## WHAT YOU ARE ASKED TO DO
Can you copy the lines below word for word, with the pictures left out?

## DATASET CONTENT
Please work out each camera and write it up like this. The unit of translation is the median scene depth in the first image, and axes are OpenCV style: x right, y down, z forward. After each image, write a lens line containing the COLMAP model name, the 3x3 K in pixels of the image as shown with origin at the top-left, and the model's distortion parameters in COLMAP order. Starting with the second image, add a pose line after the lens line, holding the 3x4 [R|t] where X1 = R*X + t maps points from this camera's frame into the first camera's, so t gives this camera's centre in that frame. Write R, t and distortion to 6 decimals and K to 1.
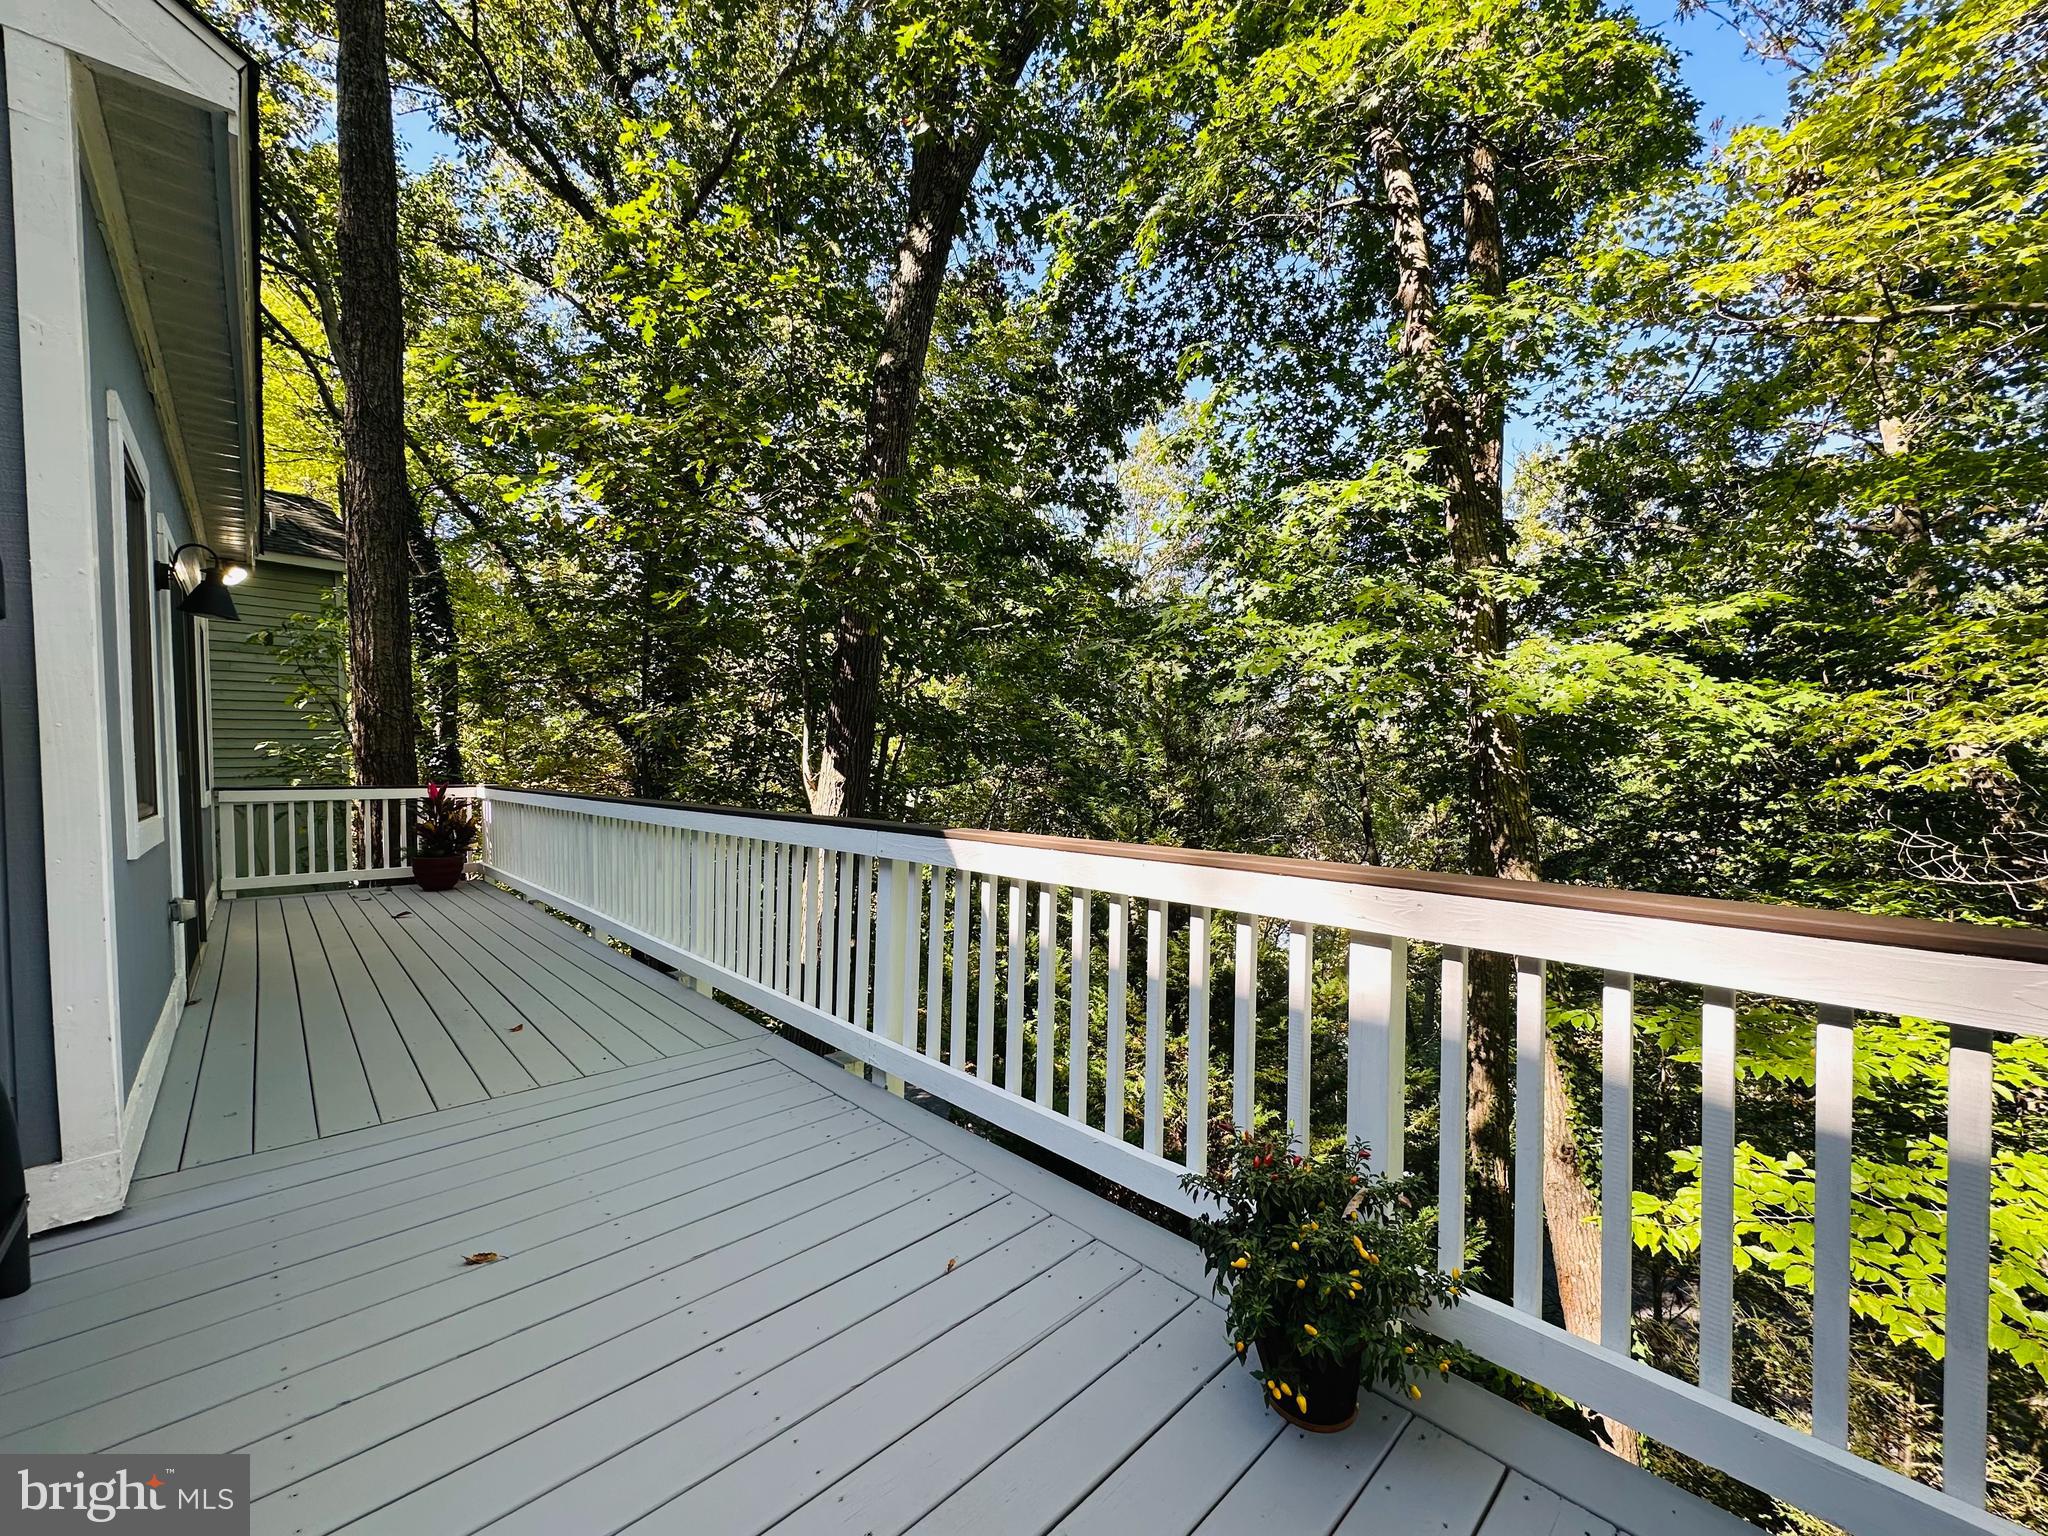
lens RADIAL K [[816.7, 0, 1018.7], [0, 816.7, 775.3], [0, 0, 1]] dist [-0.000390, 0.000085]
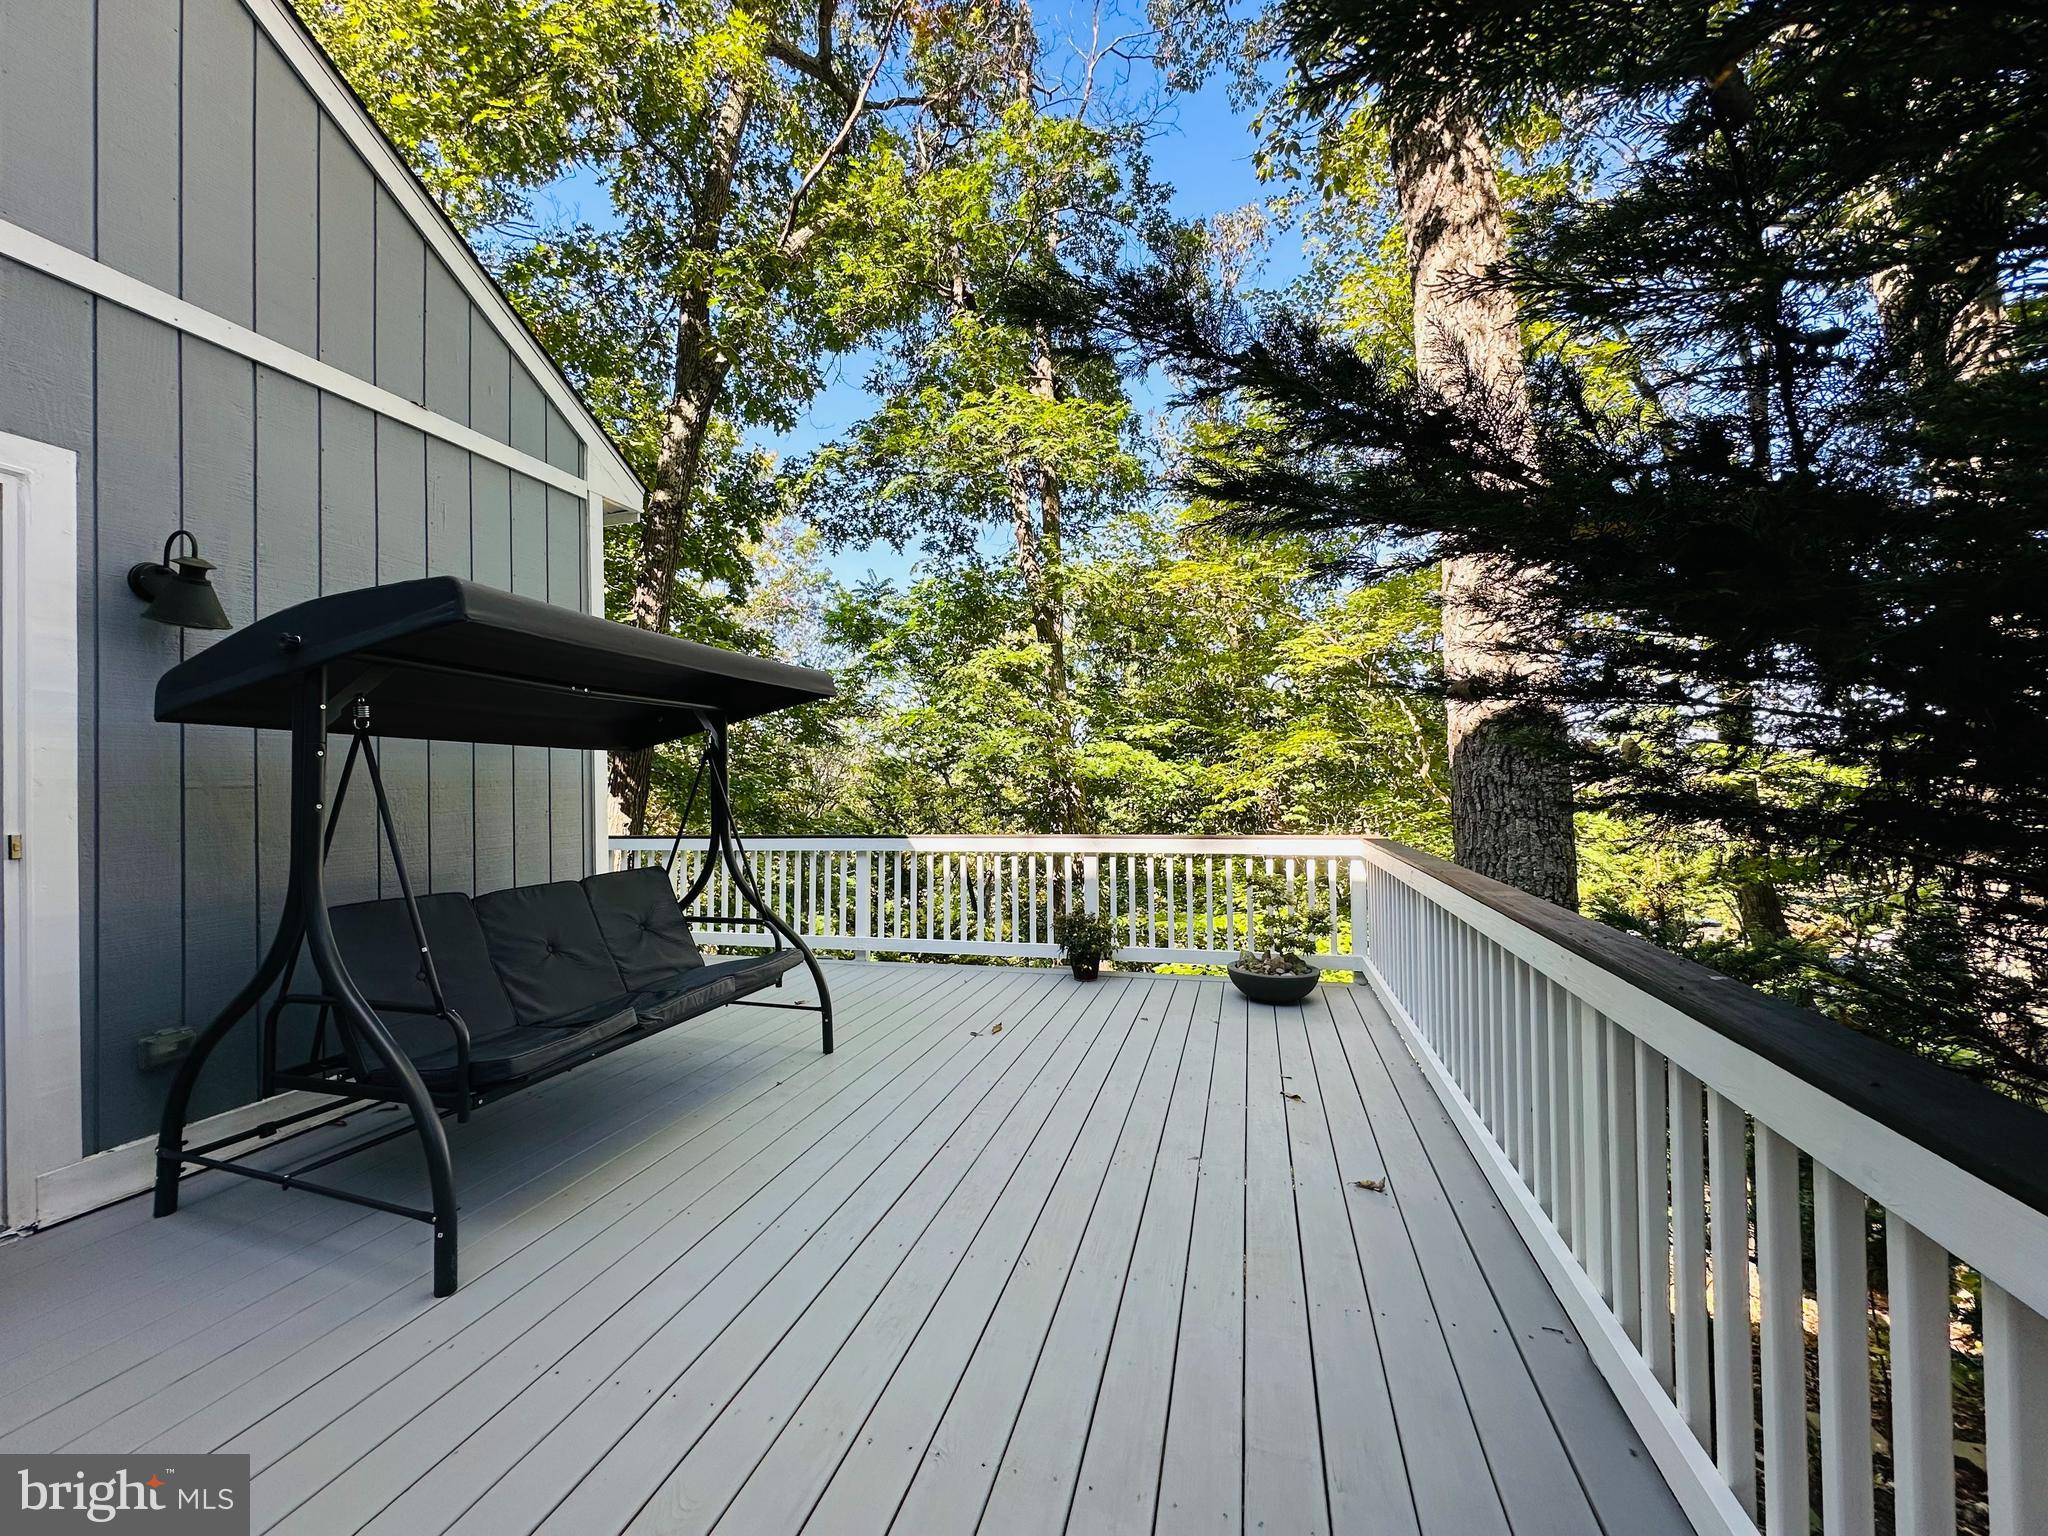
lens RADIAL K [[816.7, 0, 1027.1], [0, 816.7, 778.2], [0, 0, 1]] dist [-0.000390, 0.000085]
pose [[0.853809, 0.002505, 0.520580, -0.452481], [0.021794, 0.998940, -0.040551, 0.006036], [-0.520129, 0.045969, 0.852850, -0.514621]]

## EXPECTED ANSWER
Please work out each camera and write it up like this. The unit of translation is the median scene depth in the first image, and axes are OpenCV style: x right, y down, z forward. After each image, write a lens line containing the COLMAP model name, the 3x3 K in pixels of the image as shown with origin at the top-left, and the model's distortion parameters in COLMAP order. Starting with the second image, add a pose line after the lens line, holding the 3x4 [R|t] where X1 = R*X + t maps points from this camera's frame into the first camera's, so t gives this camera's centre in that frame. Write R, t and distortion to 6 decimals and K to 1.
lens RADIAL K [[816.7, 0, 1018.7], [0, 816.7, 775.3], [0, 0, 1]] dist [-0.000390, 0.000085]
lens RADIAL K [[816.7, 0, 1027.1], [0, 816.7, 778.2], [0, 0, 1]] dist [-0.000390, 0.000085]
pose [[0.853809, 0.002505, 0.520580, -0.452481], [0.021794, 0.998940, -0.040551, 0.006036], [-0.520129, 0.045969, 0.852850, -0.514621]]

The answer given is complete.